Microsoft has commenced the development of a hardware security chip that could protect its cloud servers and networking equipment against tampering.

Project Cerberus aims to create a module that would verify the integrity of essential software - like firmware and BIOS - at boot time, using cryptographic signatures. It sounds similar to Google’s Titan; but whereas Titan is wholly proprietary, Cerberus will rely on an open source development model - its draft specifications have been shared with the industry earlier today through the Open Compute Project.

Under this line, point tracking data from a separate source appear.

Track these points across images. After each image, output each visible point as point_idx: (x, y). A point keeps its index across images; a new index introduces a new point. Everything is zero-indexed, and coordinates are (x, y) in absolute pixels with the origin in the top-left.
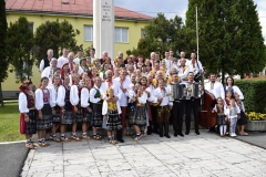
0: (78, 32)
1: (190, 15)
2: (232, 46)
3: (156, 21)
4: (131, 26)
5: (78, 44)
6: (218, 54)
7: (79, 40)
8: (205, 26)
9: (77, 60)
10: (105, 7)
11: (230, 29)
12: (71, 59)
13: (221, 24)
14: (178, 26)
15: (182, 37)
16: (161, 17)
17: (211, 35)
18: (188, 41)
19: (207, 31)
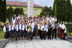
0: (25, 11)
1: (54, 6)
2: (65, 14)
3: (45, 8)
4: (38, 9)
5: (24, 14)
6: (61, 17)
7: (25, 13)
8: (58, 9)
9: (22, 18)
10: (31, 3)
11: (64, 10)
12: (21, 17)
13: (62, 8)
14: (51, 9)
15: (52, 12)
16: (46, 6)
17: (59, 11)
18: (53, 13)
19: (58, 10)
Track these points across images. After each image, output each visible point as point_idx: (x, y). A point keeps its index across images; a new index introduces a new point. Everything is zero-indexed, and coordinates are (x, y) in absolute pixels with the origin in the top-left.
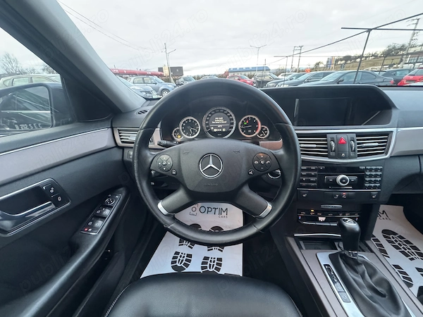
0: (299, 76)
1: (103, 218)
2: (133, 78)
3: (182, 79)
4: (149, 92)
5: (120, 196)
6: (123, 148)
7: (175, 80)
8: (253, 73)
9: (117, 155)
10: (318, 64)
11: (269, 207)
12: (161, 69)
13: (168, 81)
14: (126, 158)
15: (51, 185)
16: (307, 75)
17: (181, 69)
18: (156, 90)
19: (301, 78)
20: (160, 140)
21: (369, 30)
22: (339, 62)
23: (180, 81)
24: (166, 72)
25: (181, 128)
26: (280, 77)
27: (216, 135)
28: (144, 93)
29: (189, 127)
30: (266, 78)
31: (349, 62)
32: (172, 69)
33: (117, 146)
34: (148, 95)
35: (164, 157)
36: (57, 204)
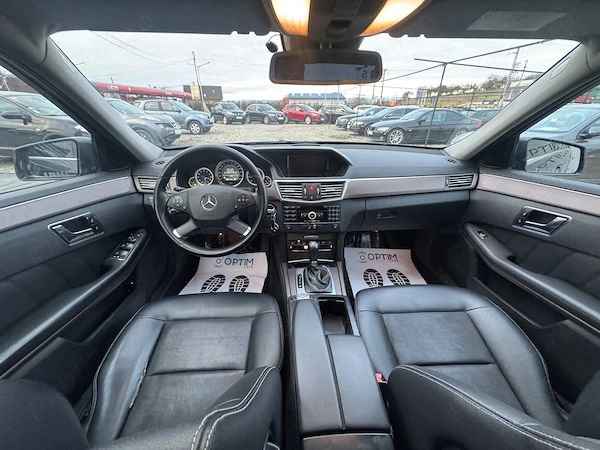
0: (377, 111)
1: (128, 250)
2: (143, 102)
3: (220, 107)
4: (169, 125)
5: (141, 235)
6: (143, 194)
7: (209, 106)
8: (320, 103)
9: (138, 200)
10: (407, 94)
11: (249, 228)
12: (187, 88)
13: (198, 107)
14: (146, 202)
15: (91, 216)
16: (387, 110)
17: (218, 89)
18: (180, 121)
19: (379, 115)
20: (176, 186)
21: (445, 64)
22: (433, 94)
23: (216, 108)
24: (195, 93)
25: (196, 177)
26: (355, 110)
27: (227, 183)
28: (162, 127)
29: (204, 176)
30: (338, 112)
31: (444, 94)
32: (205, 89)
33: (137, 192)
34: (167, 129)
35: (177, 197)
36: (95, 232)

The announcement was made by Kushagra Vaid, general manager of Azure Hardware Infrastructure at Microsoft, at the DCD Zettastructure conference in London.

The hound of Hades

Kushagra Vaid at DCD Zettastructure 2017
Kushagra Vaid at DCD Zettastructure 2017 – DCD / Max Smolaks

With Project Cerberus, Microsoft wants to design a microcontroller that would reside either on the motherboard or on an expansion card and provide a ‘hardware root of trust’ - a cryptographic element that cannot be compromised.

This chip would verify software integrity before boot, at boot-time and continuously during operation. The specification is CPU-agnostic, and is intended for a wide variety of IT equipment, ranging from servers and switches to IoT devices.

According to a Microsoft blog post, Project Cerberus should be able to defend the hardware against:

  • Malicious insiders with administrative privilege or access to hardware;
  • Hackers and malware that exploit bugs in the operating system, application, or hypervisor;
  • Supply chain attacks (manufacturing, assembly, in-transit);
  • Compromised firmware binaries.

The development process builds upon the methodology established with Project Olympus - Microsoft’s effort to design a hyperscale server platform through the Open Compute Project. This means the company has release its blueprints before they are complete, hoping that the community will fill in the blanks and improve the design.

“We invite the entire industry to come and collaborate, and work on this secure specification that the industry can leverage through OCP,” Vaid said.